The work machine manufacturers in Finland, as well as the subcontractors providing technology and software for them, are already world-class experts. The project lays the foundation for the growth of work machine automation in various worksites, logistics, and industrial environments. This enhances companies’ competitiveness and ensures the ability to introduce these machine systems to the market first.

From cranes to forklifts

The Mixed Fleet project is related to lifting equipment manufacturer Konecranes’ Zero4 program, which focuses on digitizing material flow management.

“Mixed Fleet is Konecranes’ Zero4 leading company program’s first co-funded project. Its research topics have been on the top of our research priority list. We believe that in the future material movements in industrial processes will be done by a fleet of mixed machinery, characterized by various levels of autonomy and automation that operate in the same space with human operators. Ensuring the safety of this entity is particularly important for us”, says Mikael Haag, Research Funding Director at Konecranes.

The project’s corporate partners include Mitsubishi Logisnext Europe, a provider of high-tech logistics solutions such as forklifts and automation systems, Navitec Systems, a software and service provider specializing in navigation, vehicle control, and fleet management, as well as Atostek, a software company specializing in robotics, among others.

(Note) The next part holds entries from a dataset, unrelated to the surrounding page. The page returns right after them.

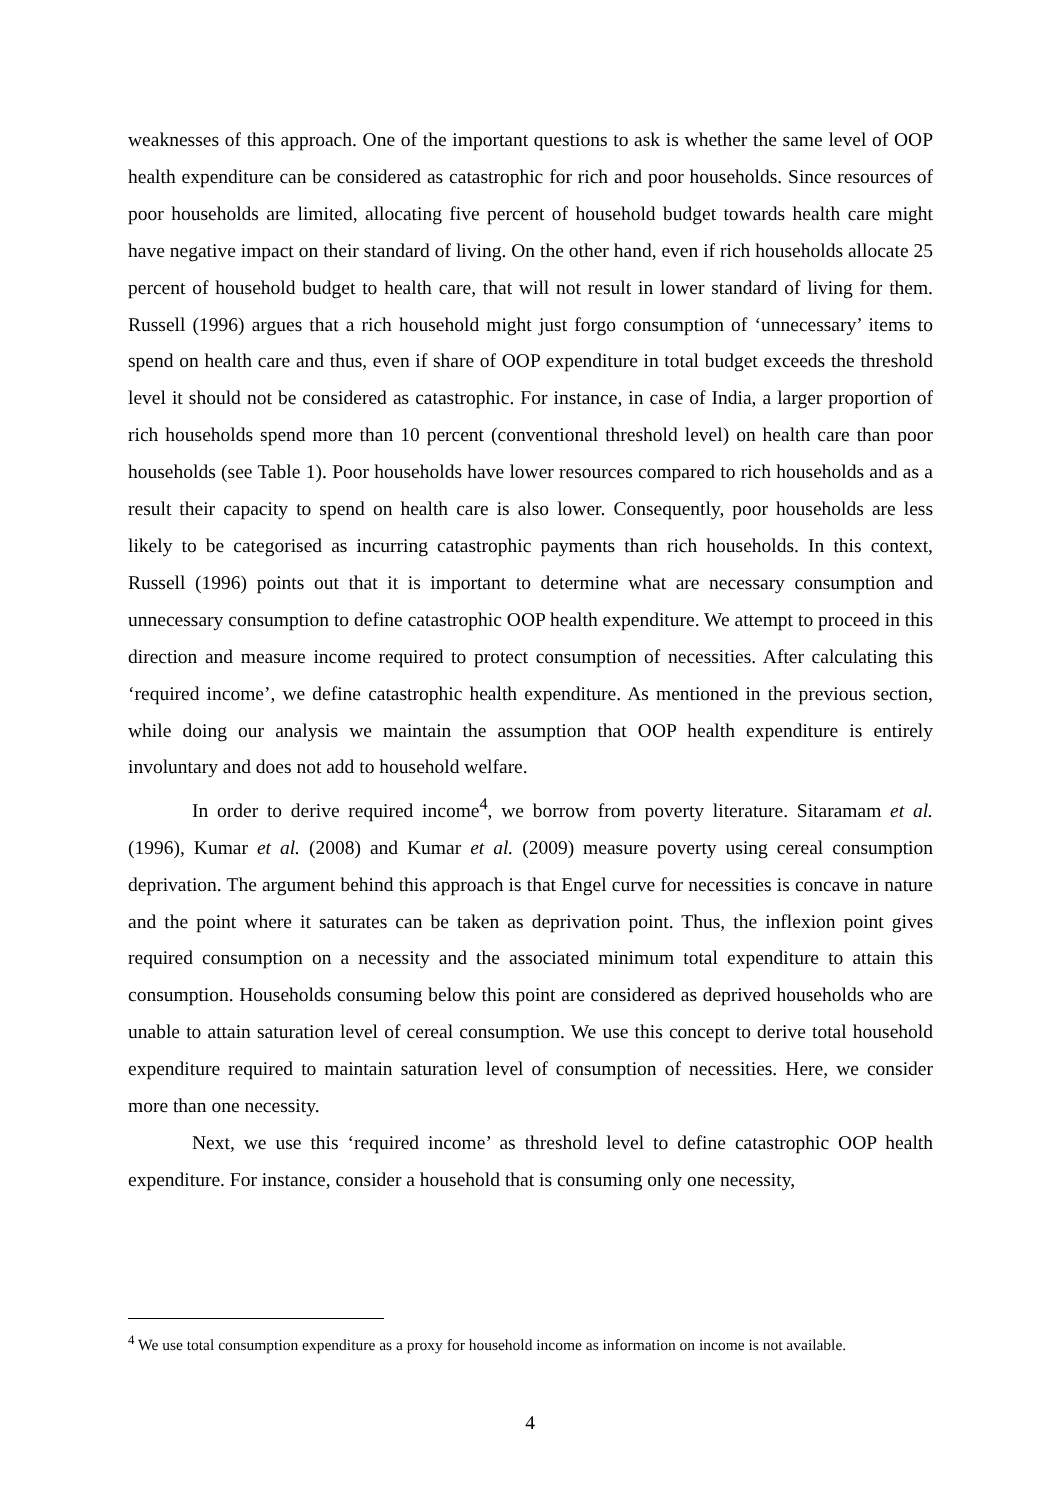weaknesses of this approach. One of the important questions to ask is whether the same level of OOP health expenditure can be considered as catastrophic for rich and poor households. Since resources of poor households are limited, allocating five percent of household budget towards health care might have negative impact on their standard of living. On the other hand, even if rich households allocate 25 percent of household budget to health care, that will not result in lower standard of living for them. Russell (1996) argues that a rich household might just forgo consumption of ‘unnecessary’ items to spend on health care and thus, even if share of OOP expenditure in total budget exceeds the threshold level it should not be considered as catastrophic. For instance, in case of India, a larger proportion of rich households spend more than 10 percent (conventional threshold level) on health care than poor households (see Table 1). Poor households have lower resources compared to rich households and as a result their capacity to spend on health care is also lower. Consequently, poor households are less likely to be categorised as incurring catastrophic payments than rich households. In this context, Russell (1996) points out that it is important to determine what are necessary consumption and unnecessary consumption to define catastrophic OOP health expenditure. We attempt to proceed in this direction and measure income required to protect consumption of necessities. After calculating this ‘required income’, we define catastrophic health expenditure. As mentioned in the previous section, while doing our analysis we maintain the assumption that OOP health expenditure is entirely involuntary and does not add to household welfare.
In order to derive required income<sup>4</sup>, we borrow from poverty literature. Sitaramam et al. (1996), Kumar et al. (2008) and Kumar et al. (2009) measure poverty using cereal consumption deprivation. The argument behind this approach is that Engel curve for necessities is concave in nature and the point where it saturates can be taken as deprivation point. Thus, the inflexion point gives required consumption on a necessity and the associated minimum total expenditure to attain this consumption. Households consuming below this point are considered as deprived households who are unable to attain saturation level of cereal consumption. We use this concept to derive total household expenditure required to maintain saturation level of consumption of necessities. Here, we consider more than one necessity.
Next, we use this ‘required income’ as threshold level to define catastrophic OOP health expenditure. For instance, consider a household that is consuming only one necessity,
<sup>4</sup> We use total consumption expenditure as a proxy for household income as information on income is not available.
4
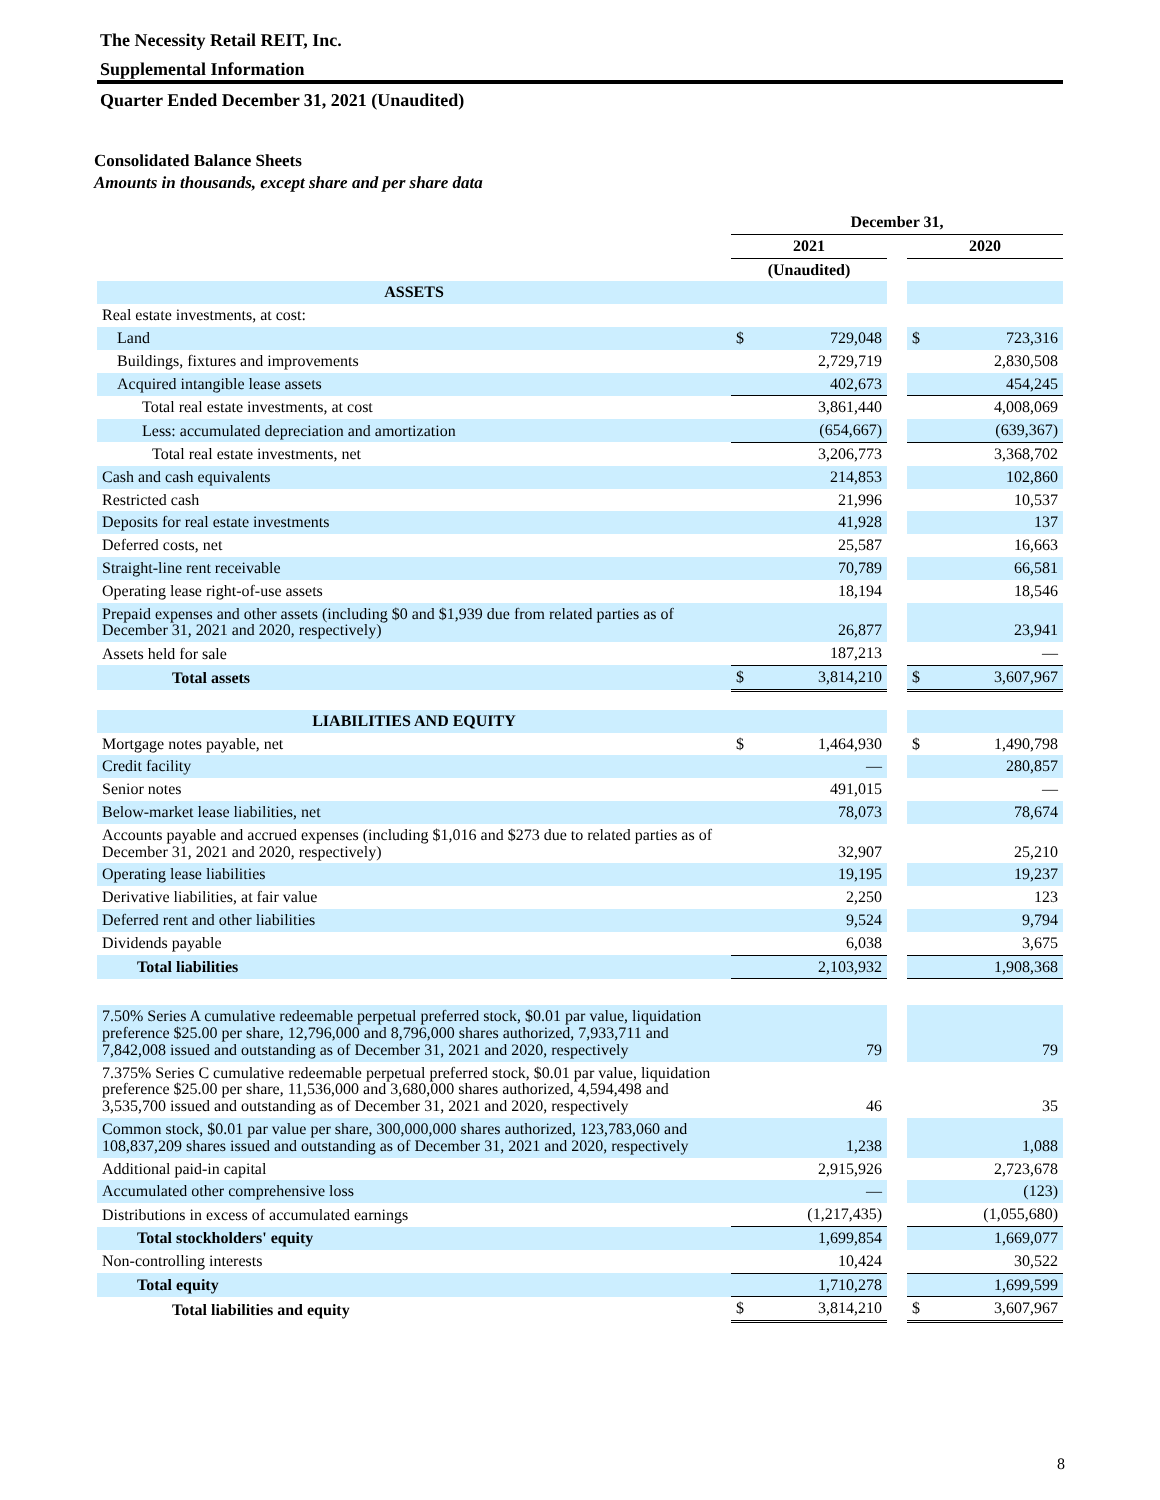The Necessity Retail REIT, Inc.
Supplemental Information
Quarter Ended December 31, 2021 (Unaudited)
Consolidated Balance Sheets
Amounts in thousands, except share and per share data
| | December 31, | | | | |
| | 2021 | | | 2020 | |
| | (Unaudited) | | | | |
| ASSETS | | | | | |
| Real estate investments, at cost: | | | | | |
| Land | $ | 729,048 | | $ | 723,316 |
| Buildings, fixtures and improvements | | 2,729,719 | | | 2,830,508 |
| Acquired intangible lease assets | | 402,673 | | | 454,245 |
| Total real estate investments, at cost | | 3,861,440 | | | 4,008,069 |
| Less: accumulated depreciation and amortization | | (654,667) | | | (639,367) |
| Total real estate investments, net | | 3,206,773 | | | 3,368,702 |
| Cash and cash equivalents | | 214,853 | | | 102,860 |
| Restricted cash | | 21,996 | | | 10,537 |
| Deposits for real estate investments | | 41,928 | | | 137 |
| Deferred costs, net | | 25,587 | | | 16,663 |
| Straight-line rent receivable | | 70,789 | | | 66,581 |
| Operating lease right-of-use assets | | 18,194 | | | 18,546 |
| Prepaid expenses and other assets (including $0 and $1,939 due from related parties as of December 31, 2021 and 2020, respectively) | | 26,877 | | | 23,941 |
| Assets held for sale | | 187,213 | | | — |
| Total assets | $ | 3,814,210 | | $ | 3,607,967 |
| LIABILITIES AND EQUITY | | | | | |
| Mortgage notes payable, net | $ | 1,464,930 | | $ | 1,490,798 |
| Credit facility | | — | | | 280,857 |
| Senior notes | | 491,015 | | | — |
| Below-market lease liabilities, net | | 78,073 | | | 78,674 |
| Accounts payable and accrued expenses (including $1,016 and $273 due to related parties as of December 31, 2021 and 2020, respectively) | | 32,907 | | | 25,210 |
| Operating lease liabilities | | 19,195 | | | 19,237 |
| Derivative liabilities, at fair value | | 2,250 | | | 123 |
| Deferred rent and other liabilities | | 9,524 | | | 9,794 |
| Dividends payable | | 6,038 | | | 3,675 |
| Total liabilities | | 2,103,932 | | | 1,908,368 |
| 7.50% Series A cumulative redeemable perpetual preferred stock, $0.01 par value, liquidation preference $25.00 per share, 12,796,000 and 8,796,000 shares authorized, 7,933,711 and 7,842,008 issued and outstanding as of December 31, 2021 and 2020, respectively | | 79 | | | 79 |
| 7.375% Series C cumulative redeemable perpetual preferred stock, $0.01 par value, liquidation preference $25.00 per share, 11,536,000 and 3,680,000 shares authorized, 4,594,498 and 3,535,700 issued and outstanding as of December 31, 2021 and 2020, respectively | | 46 | | | 35 |
| Common stock, $0.01 par value per share, 300,000,000 shares authorized, 123,783,060 and 108,837,209 shares issued and outstanding as of December 31, 2021 and 2020, respectively | | 1,238 | | | 1,088 |
| Additional paid-in capital | | 2,915,926 | | | 2,723,678 |
| Accumulated other comprehensive loss | | — | | | (123) |
| Distributions in excess of accumulated earnings | | (1,217,435) | | | (1,055,680) |
| Total stockholders' equity | | 1,699,854 | | | 1,669,077 |
| Non-controlling interests | | 10,424 | | | 30,522 |
| Total equity | | 1,710,278 | | | 1,699,599 |
| Total liabilities and equity | $ | 3,814,210 | | $ | 3,607,967 |
8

“Already today, logistic solutions consist of both automatic and human-operated forklifts along with their control systems. Once the special skills of people and the efficiency of automation are optimally harnessed, any remaining hindrances for fluent and enjoyable cooperation between humans and robots cease to exist. The diverse research aiming for future logistics should be conducted collaboratively – just as the final logistic solutions are implemented for real customers”, says Anna-Kaisa Repo, Project Manager at Mitsubishi Logisnext.

“It will be crucial in the future that humans and automated machines can work together as effectively as possible. We believe this research project is a great opportunity to learn what is required from the software that controls the automated vehicles to make this collaboration as smooth as possible. It is not only us or the robots that benefit from this research, as the goal is to use the software to improve the safety and the working conditions of everyone working in the field.” says Aleksi Ålander, Vice President of Engineering at Navitec Systems.

Research institutions involved in the project are the Tampere University and VTT. The three-year joint project is funded by Business Finland, as well as companies and research institutions. The pilot implementation of the project will take place at Konecranes’ factory in Hyvinkää, Logisnext’s demo center in Järvenpää, and with the assistance of Kalmar in demanding outdoor conditions at the Kouvola rail terminal. Leanware contributes expertise in operations control to the project. The project has been prepared based on shared future visions of member companies of FIMA and the DIMECC-led VAMOS ecosystem for Autonomous Mobility and Smart Spaces.